━━━━━ Document passage ━━━━━

# Enormouse #2



## moustress (Sep 25, 2009)

Enormouse #2 is a girl! I'm not used to babies this big. She seems all out of proportion; her ears seem to small for the rest of her. Actually her head seems to small overall. She's got a good tail, though.

She's four weeks old.


----------



## JustMouse (Jul 23, 2010)

wowww she's huge. we have 3 or 4 mice in a current litter that are 3 weeks at the moment that are huge too, we'll have to see how they compare to this big girl in a week


----------



## SiamMeece (Sep 21, 2010)

Wow, she's huge for her age! I had a giant himilayan doe last year who looked like a little rat and weighed as much as two does (she was 92 grams) but that wasn't untill she had had her first litter and was about six months old. She wasn't chubby or anything but slim and musceled. When she did get chubby (but not overly fat) she weighed as much as 120 grams,as much as three average does. Onfortunately I never took her picture...


----------



## moustress (Sep 25, 2009)

I may breed her to Enormouse #1, who is a buck. I rarely do that sort of pairing, but this could be the beginning of something big


----------



## salemouse (Oct 9, 2010)

You can have a enormouse family.  lol.


----------



## moustress (Sep 25, 2009)

Yupper! heehee!


----------

━━━━━ Excerpted data ━━━━━

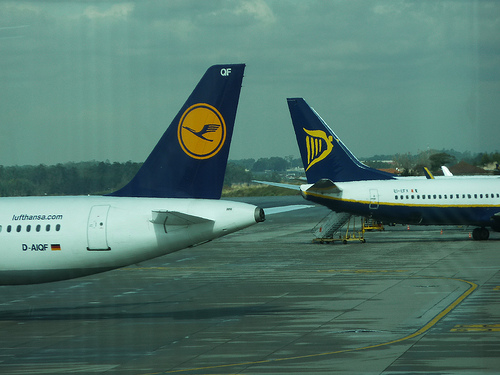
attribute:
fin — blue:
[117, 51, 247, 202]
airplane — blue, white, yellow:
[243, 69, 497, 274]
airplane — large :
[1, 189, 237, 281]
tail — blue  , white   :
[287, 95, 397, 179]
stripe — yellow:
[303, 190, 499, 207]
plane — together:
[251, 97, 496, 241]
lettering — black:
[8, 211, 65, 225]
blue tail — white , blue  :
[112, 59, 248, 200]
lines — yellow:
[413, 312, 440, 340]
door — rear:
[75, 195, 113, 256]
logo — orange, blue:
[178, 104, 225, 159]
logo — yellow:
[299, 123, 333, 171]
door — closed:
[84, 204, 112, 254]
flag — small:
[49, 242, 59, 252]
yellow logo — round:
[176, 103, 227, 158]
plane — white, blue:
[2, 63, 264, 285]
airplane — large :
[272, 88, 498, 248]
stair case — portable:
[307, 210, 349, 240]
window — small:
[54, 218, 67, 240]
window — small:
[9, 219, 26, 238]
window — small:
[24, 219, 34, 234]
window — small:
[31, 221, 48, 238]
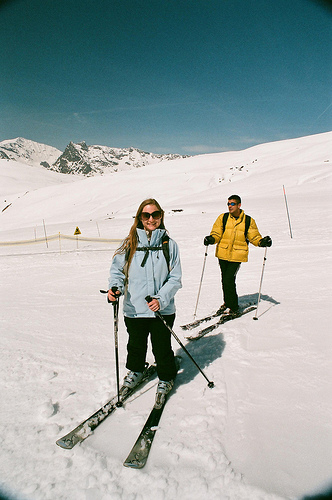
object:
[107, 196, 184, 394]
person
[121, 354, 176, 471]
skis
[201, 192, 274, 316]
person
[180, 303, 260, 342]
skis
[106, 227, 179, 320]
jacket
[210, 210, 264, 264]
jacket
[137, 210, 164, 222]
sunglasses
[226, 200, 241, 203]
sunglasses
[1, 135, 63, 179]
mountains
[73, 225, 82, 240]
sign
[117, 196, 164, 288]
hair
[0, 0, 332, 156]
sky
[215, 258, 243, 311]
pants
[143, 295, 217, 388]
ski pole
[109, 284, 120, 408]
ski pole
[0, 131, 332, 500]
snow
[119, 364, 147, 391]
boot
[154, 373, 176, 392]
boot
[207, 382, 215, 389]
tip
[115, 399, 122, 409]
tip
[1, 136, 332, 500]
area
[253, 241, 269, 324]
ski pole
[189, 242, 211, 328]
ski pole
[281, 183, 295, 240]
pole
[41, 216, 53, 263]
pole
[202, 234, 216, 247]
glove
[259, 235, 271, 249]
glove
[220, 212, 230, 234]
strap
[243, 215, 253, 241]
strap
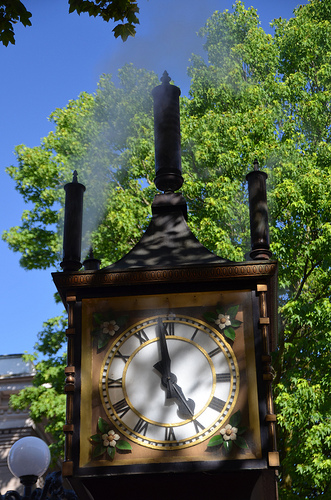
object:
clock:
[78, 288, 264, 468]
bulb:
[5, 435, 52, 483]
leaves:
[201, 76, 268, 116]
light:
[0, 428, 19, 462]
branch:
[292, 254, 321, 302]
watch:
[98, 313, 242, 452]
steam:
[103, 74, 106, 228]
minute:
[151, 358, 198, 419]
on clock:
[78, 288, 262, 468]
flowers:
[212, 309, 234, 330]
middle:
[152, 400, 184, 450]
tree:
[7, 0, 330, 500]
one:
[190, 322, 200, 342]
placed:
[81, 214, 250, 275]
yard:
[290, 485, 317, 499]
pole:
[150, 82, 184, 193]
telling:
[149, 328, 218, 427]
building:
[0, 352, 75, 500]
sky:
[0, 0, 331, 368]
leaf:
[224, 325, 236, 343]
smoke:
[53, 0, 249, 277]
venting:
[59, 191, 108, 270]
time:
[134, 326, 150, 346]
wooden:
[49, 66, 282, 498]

━━━━━
━━━━━ Excerpted data ━━━━━

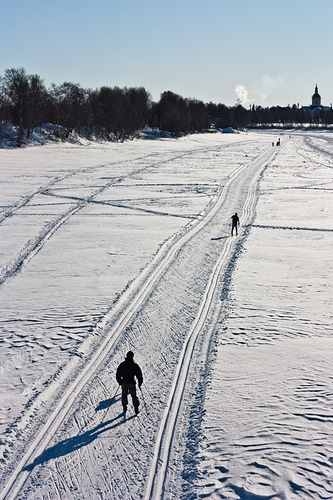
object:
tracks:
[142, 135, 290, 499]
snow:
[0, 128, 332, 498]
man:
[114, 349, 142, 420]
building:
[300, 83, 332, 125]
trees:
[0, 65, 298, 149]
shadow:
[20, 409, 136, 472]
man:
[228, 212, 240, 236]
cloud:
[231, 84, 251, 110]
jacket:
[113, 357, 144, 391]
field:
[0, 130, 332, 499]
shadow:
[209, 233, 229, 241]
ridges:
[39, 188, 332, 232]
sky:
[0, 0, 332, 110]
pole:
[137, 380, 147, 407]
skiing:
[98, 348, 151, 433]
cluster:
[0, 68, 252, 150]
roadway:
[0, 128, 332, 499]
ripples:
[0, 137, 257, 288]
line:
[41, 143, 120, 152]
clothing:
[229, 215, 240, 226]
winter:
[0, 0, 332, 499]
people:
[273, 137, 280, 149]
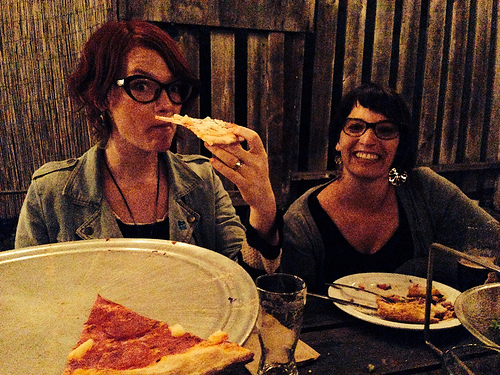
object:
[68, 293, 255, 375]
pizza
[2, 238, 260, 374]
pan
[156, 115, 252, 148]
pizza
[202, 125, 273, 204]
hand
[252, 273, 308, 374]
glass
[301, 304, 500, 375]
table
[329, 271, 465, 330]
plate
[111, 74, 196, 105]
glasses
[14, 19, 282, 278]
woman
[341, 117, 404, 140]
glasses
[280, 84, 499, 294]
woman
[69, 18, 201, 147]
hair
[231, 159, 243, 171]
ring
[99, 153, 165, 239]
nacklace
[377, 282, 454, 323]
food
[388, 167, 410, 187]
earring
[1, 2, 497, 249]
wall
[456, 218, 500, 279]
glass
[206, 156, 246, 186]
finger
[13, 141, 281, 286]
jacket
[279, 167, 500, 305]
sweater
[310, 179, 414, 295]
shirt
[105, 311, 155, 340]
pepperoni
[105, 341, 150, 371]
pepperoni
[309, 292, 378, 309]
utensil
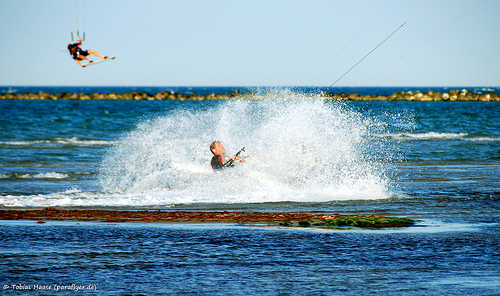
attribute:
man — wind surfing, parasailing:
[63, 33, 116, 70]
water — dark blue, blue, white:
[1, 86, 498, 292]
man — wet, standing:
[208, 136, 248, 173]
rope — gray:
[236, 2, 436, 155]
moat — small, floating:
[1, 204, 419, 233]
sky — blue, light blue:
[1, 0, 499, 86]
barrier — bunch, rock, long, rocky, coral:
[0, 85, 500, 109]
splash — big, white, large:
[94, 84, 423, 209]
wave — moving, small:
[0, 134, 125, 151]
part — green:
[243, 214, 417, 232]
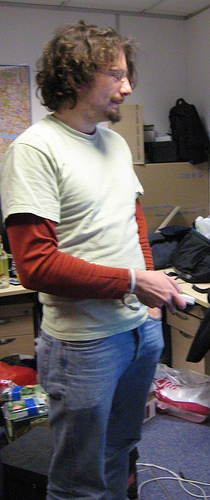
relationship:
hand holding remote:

━━━━━

● Challenges:
a. According to the Enormouse #2 thread, how old is Enormouse #2?
b. Summarize the Enormouse #2 thread in two sentences.
c. Write out the passage of the Enormouse #2 thread word for word, starting at "Enormouse #2 is" and ending at "(Jul 23, 2010)".

● The responses:
a. She is four weeks old.

b. The thread introduces Enormouse #2, a four-week-old female whose ears and head look small for her large body, and other posters remark on her size, one recalling a giant doe that weighed as much as 120 grams. The original poster considers breeding her to Enormouse #1, a buck, and another poster jokes about an enormouse family.

c.
Enormouse #2 is a girl! I'm not used to babies this big. She seems all out of proportion; her ears seem to small for the rest of her. Actually her head seems to small overall. She's got a good tail, though.

She's four weeks old.


----------



## JustMouse (Jul 23, 2010)